By letting you see who your fans are and how much they care (in dollars), crowdfunding replicates a film festival to movie buyers. At a film festival, the product is already created and tickets are sold on a small scale, helping Hollywood figure out how to target these moviegoers. Most Hollywood studio films that never play to an audience, until the expensive opening day weekend, hedge themselves by, for example, putting a love story in a classic science fiction action film in order to appeal to a wider audience.
Crowdfunding supporters are somewhat ruthless as many of them are not receiving a financial return, butwould like to see some kind of return on their donation, whether it be a better product or some form of success metric. These supporters will give you that critical feedback you need to bring your product to the next level of success. In my youth, I remember my mother getting a visit from an Avon Lady who dropped off a bottle of liquid skin moisturizer. One day, my dad used it prior to mowing the lawn. He told me that that product, Skin So Soft, was the best bug repellent that was all natural he’s ever used. My mom never touched it, but Avon sure did listen.
Understand Money
Crowdfunding mitigates the risk that comes along with spending millions of dollars on a new idea. One person on the hook for a million dollars is a big risk. A million people are on the hook for one dollar each is not so bad. Typically the product doesn’t come out as you envisioned, other times it comes out without functioning and still other times it just doesn’t come out. Many Kickstarter projects fall apart. Yet since the risk is low, most of the time you continue on, pat the crowdfunder on the back and tell them to keep going, as opposed to a real shark who would have asked for some kind of risk premium (similar to a discount to a convertible note for angel investors).
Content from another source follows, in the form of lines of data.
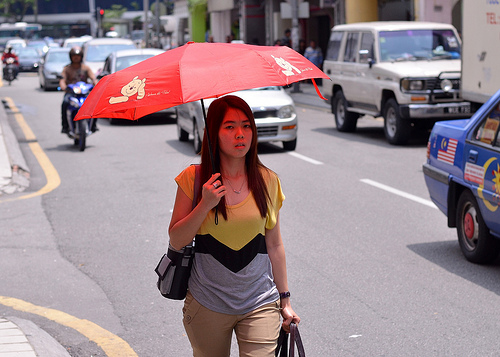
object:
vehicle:
[173, 80, 301, 155]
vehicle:
[77, 37, 136, 76]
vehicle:
[36, 44, 75, 92]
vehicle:
[5, 36, 43, 70]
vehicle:
[62, 35, 96, 51]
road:
[114, 122, 423, 341]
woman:
[165, 88, 300, 356]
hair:
[200, 95, 274, 221]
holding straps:
[277, 317, 305, 357]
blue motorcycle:
[56, 80, 100, 152]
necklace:
[222, 174, 250, 195]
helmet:
[69, 47, 85, 64]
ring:
[212, 182, 218, 188]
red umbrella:
[70, 39, 329, 186]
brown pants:
[180, 294, 284, 357]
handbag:
[277, 318, 308, 357]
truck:
[319, 20, 469, 146]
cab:
[420, 81, 500, 275]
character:
[108, 75, 148, 105]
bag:
[153, 244, 195, 301]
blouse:
[172, 162, 287, 315]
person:
[59, 46, 101, 133]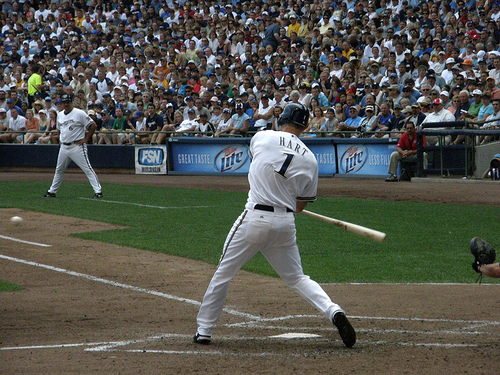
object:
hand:
[296, 198, 307, 213]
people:
[0, 2, 500, 142]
Like all markets, there’s an element of momentum and herd mentality, a project that has many supporters tends to beget more supporters; this behavior held true for our event as well. Social proof surfaced as well with Sabeer Bhatia appearing to be able to move markets with his opinion throughout the competition. In the end, it came down to two companies: Lucid Robotics, a company with plans to build Rosie from The Jetsons, and Modalyst, a company that aggregates small purchases from boutiques and compiles them into larger orders. But even though Bhatia offered a seed investment to Lucid, he could not take on the crowd (to his credit, he did say that Modaylst was a stronger business, but that Lucid captured his imagination more). Modalyst eventually won the crowd’s approval. (We offered no perks to any voters, just the ability to help an entrepreneur get another step closer to their dreams.) As we continue on in our journey of innovative technology and inventive systems, we have to realize that traditional models of anything, including product development and market research are becoming disrupted. We have greater insight than ever before into behavior and, like a predictive market, we can make better decisions while embracing less risk. The sheep are typically herded by the sharks. But in today’s new economy, the sheep may realize their collective power matters more.